De todas maneras, las cosas no fueron tan simples como en el siglo XIX: el Proceso se agotó en sí mismo en pocos años. Necesitó recurrir continuamente a “gestas” que lo apuntalaran (el Mundial de Fútbol en 1978; la casi guerra con Chile en 1979; Malvinas en 1982) pese a lo cual el deterioro del Régimen, antes de la guerra austral, era muy visible. Nunca debemos olvidar la huelga general realizada por la CGT el 30 de marzo de 1982, dos días antes de Malvinas, que logró que miles de personas protestaran en las calles y obligó a los militares a hacer cientos de detenciones. Si el “Cordobazo” había significado el final político de Onganía, la huelga de Saúl Ubaldini había herido de muerte al de Galtieri. Malvinas, salto al vacío de un régimen desesperado, fue la frutilla de la torta.
Los militares tuvieron que irse, y el gobierno radical de Raúl Alfonsín (1983-89), con más buenas intenciones que logros, comenzó algo inédito en la historia de América Latina: el juzgamiento de los militares que durante la  dictadura habían cometido crímenes de lesa humanidad. Senda que tuvo sus baches (Punto Final, Obediencia debida, Indultos) pero que continúa hasta hoy, profundizada hacia aquellos civiles que proporcionaron cuadros administrativos y técnicos imprescindibles para el funcionamiento del gobierno del Proceso de Reorganización Nacional.
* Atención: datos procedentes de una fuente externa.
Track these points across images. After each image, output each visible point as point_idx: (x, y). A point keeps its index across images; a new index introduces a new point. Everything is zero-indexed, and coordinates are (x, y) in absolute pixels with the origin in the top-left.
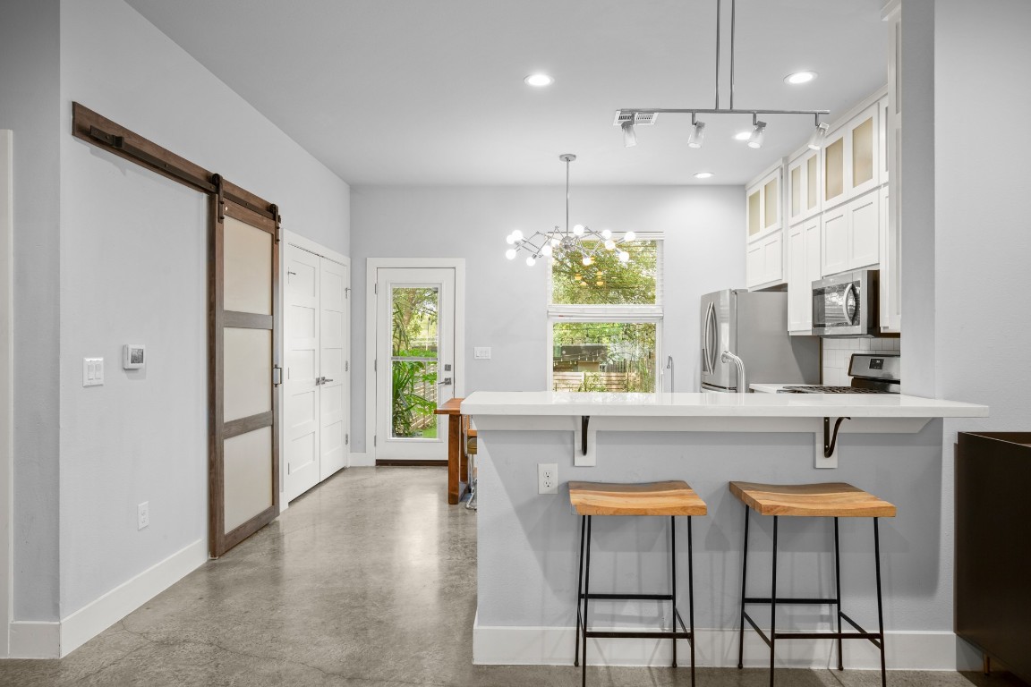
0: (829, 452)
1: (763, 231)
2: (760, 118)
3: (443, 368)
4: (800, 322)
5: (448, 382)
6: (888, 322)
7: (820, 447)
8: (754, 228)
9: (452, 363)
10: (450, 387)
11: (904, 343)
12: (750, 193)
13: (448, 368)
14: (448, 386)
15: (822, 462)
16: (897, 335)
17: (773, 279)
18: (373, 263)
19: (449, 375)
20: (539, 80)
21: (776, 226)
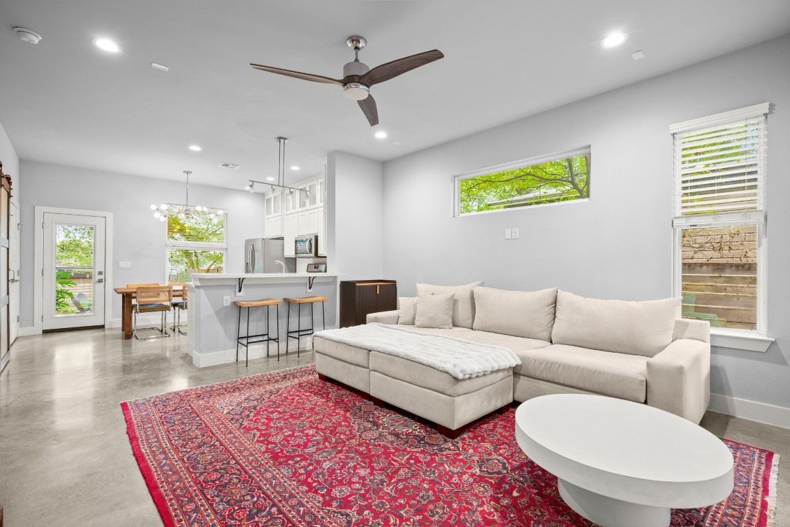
0: (310, 288)
1: (273, 214)
2: (292, 190)
3: (97, 273)
4: (290, 252)
5: (100, 281)
6: (321, 252)
7: (308, 286)
8: (268, 212)
9: (102, 270)
10: (102, 284)
11: (328, 260)
12: (266, 198)
13: (100, 273)
14: (101, 283)
15: (309, 291)
16: (326, 257)
17: (278, 235)
18: (39, 210)
19: (102, 277)
20: (195, 148)
21: (279, 214)
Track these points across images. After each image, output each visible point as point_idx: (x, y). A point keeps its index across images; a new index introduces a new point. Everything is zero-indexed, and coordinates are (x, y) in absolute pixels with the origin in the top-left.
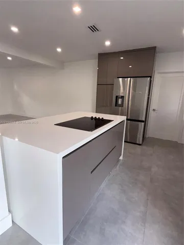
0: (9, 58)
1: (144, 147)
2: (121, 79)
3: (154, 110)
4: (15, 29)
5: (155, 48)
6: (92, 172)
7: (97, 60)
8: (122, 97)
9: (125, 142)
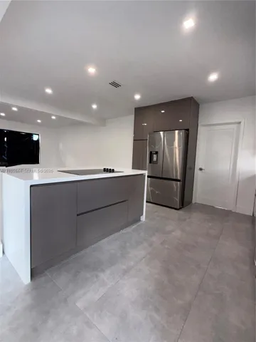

Los argentinos hemos venido discutiendo, al menos desde la ruptura entre José Gervasio Artigas y las autoridades de Buenos Aires en 1813, qué modelo de país tendremos; a veces en términos político-ideológicos, y otras apelando a la violencia..
En este siglo XXI vivimos una época de grandes cambios, un auténtico “Cambio de Época”, como dijera el presidente ecuatoriano Rafael Correa. Esperemos que esta vez, en un tiempo eminentemente político y no violento, podamos zanjar de una vez por todas esta discusión ya bicentenaria y dar vuelta definitivamente una página de nuestra historia que ha tenido tantas veces párrafos sangrientos.
Hoy más que nunca resulta claro que los argentinos tenemos sólo dos caminos: marchar junto a nuestros compatriotas de la Patria Grande, o arrastrarnos detrás del Imperio de turno.